Prices are likely to trade between $55 and $65 a metric ton over the next 18 to 24 months, before seeing gains, Jay Hambro, chairman of producer IRC Ltd. said this month. Ore with 62 percent content delivered to Qingdao rose 0.4 percent to $60.95 a dry ton on Friday, according to Metal Bulletin Ltd.

Iron ore producers including Fortescue, BHP and Rio are likely to face rising energy prices and a strengthening Australian dollar, which will limit their ability to continue dramatic cost cuts, according to Shaw’s O’Connor. “It’ll be more modest, albeit none of these guys will give up,” he said.

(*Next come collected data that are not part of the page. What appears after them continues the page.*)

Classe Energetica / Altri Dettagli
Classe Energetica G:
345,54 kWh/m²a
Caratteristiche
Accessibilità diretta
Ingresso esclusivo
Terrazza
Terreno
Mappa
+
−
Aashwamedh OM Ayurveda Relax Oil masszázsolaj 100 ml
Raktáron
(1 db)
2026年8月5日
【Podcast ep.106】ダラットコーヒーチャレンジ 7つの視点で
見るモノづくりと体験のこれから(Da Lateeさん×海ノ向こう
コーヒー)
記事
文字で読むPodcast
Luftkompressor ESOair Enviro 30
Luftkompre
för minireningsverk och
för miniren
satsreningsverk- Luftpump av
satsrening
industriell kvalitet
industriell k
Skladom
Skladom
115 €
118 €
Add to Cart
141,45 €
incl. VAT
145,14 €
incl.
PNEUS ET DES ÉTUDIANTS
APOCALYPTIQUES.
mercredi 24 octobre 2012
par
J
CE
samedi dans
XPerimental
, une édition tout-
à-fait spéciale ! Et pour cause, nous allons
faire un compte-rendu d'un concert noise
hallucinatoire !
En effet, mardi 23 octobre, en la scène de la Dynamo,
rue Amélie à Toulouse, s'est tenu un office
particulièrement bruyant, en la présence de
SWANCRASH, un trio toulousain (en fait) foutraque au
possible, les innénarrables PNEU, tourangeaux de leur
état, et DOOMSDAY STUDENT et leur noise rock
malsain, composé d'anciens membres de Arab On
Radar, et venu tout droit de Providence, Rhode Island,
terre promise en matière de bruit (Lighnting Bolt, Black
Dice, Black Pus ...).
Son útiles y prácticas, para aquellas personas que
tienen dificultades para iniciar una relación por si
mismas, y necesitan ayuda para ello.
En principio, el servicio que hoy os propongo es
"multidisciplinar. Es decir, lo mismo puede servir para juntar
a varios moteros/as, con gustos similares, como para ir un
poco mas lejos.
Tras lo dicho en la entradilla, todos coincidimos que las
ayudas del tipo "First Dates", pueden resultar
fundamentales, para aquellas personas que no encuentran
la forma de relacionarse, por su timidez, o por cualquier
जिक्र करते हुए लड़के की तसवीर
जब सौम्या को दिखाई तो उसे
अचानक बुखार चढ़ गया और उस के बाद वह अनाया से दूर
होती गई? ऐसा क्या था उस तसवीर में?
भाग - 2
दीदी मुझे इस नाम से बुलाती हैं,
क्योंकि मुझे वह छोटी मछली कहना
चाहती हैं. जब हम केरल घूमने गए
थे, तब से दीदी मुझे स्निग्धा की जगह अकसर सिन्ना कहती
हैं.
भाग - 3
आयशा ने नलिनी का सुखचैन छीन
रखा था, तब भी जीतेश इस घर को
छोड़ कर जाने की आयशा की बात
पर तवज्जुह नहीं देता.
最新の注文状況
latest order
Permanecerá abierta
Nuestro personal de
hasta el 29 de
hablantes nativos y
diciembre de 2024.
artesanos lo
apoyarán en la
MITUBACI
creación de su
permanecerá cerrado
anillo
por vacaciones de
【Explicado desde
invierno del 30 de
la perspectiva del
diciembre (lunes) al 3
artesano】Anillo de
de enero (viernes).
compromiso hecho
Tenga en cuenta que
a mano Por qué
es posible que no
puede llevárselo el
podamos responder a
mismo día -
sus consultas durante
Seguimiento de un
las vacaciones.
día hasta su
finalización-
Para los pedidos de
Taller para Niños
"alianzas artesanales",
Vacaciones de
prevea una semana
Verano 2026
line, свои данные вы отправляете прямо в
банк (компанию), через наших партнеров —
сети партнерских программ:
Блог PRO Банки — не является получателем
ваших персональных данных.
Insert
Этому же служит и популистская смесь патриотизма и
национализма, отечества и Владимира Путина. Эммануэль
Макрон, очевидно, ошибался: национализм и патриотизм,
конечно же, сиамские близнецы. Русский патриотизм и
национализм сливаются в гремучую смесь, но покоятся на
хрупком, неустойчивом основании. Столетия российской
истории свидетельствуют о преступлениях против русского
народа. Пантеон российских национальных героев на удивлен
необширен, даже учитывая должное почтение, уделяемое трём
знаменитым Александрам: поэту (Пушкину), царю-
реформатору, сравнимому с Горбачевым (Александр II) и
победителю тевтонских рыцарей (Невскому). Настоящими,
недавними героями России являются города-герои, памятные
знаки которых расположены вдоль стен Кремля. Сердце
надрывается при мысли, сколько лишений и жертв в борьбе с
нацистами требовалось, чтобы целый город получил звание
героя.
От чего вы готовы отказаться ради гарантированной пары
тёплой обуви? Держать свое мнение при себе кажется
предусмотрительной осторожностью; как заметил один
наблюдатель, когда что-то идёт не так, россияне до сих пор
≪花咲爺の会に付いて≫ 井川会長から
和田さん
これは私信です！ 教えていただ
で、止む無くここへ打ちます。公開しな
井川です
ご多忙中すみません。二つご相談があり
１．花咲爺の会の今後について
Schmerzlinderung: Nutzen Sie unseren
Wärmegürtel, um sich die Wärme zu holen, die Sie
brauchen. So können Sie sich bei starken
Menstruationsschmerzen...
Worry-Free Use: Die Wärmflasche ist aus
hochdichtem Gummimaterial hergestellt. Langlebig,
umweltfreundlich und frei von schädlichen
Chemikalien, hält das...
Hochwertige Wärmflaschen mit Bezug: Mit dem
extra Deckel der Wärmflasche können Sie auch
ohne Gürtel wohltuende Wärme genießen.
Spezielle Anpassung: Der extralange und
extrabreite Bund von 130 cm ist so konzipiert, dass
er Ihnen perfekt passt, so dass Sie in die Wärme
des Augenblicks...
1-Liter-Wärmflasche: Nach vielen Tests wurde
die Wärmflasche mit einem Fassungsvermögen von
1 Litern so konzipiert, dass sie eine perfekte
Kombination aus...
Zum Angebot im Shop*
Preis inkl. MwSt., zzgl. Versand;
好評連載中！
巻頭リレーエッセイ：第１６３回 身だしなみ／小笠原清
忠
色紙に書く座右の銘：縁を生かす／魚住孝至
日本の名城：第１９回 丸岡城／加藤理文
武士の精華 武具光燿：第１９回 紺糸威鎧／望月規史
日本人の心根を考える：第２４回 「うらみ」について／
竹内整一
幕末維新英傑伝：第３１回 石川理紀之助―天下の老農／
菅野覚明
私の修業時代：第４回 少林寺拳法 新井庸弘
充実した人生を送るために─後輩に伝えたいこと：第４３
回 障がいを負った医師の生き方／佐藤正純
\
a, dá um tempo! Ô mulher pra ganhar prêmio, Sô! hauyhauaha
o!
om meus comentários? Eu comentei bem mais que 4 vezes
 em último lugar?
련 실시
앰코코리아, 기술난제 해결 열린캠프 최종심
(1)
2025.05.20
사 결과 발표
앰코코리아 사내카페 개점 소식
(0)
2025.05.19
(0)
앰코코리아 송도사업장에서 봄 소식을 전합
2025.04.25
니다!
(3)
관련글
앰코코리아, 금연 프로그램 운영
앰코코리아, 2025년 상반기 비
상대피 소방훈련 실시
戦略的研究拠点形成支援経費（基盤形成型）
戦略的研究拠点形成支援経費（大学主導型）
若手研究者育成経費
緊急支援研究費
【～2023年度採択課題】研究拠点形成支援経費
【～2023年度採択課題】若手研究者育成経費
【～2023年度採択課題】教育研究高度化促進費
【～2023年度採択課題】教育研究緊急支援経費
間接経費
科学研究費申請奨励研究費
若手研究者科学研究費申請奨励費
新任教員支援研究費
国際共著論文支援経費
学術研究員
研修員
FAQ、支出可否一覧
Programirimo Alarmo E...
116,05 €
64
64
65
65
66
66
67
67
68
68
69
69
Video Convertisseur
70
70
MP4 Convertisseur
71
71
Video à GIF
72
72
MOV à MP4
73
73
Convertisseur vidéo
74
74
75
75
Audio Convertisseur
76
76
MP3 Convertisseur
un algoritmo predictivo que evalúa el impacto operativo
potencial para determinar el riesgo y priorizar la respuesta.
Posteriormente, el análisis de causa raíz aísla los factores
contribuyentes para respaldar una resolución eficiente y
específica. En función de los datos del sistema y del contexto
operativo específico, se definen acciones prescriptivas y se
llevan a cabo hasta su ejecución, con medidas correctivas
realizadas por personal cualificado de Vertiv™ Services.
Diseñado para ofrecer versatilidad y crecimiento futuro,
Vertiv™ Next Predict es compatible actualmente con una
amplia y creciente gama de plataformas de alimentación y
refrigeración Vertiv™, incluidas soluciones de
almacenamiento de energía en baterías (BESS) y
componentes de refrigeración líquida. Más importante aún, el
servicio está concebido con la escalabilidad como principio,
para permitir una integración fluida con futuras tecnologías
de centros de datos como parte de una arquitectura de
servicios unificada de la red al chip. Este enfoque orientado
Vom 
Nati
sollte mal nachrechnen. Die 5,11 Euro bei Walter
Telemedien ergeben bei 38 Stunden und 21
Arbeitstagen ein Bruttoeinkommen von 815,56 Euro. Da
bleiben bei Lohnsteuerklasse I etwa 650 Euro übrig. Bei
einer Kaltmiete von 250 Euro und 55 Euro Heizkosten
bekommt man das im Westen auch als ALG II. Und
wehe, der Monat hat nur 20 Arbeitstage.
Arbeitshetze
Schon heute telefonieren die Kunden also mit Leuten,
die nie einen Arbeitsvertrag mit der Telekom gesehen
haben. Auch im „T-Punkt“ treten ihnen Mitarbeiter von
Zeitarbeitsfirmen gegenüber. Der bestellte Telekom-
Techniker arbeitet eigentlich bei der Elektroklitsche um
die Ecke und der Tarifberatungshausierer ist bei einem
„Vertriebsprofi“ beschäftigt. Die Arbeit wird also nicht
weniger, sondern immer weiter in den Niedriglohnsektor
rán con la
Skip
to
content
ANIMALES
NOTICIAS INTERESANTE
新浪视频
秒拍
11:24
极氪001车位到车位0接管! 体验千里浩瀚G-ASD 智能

BHP said last week that its cash costs fell 19 percent to $15.06 a ton in the year ended June 30.

“Successful cost improvement measures and lower capital expenditure have more than offset the impact of falling iron ore prices to generate strong free cash flow,” Fortescue’s Power said in the statement. The producer’s full-year underlying profit margin jumped to 45 percent from 29 percent a year earlier, while revenue fell 17 percent after a 29 percent drop in average prices.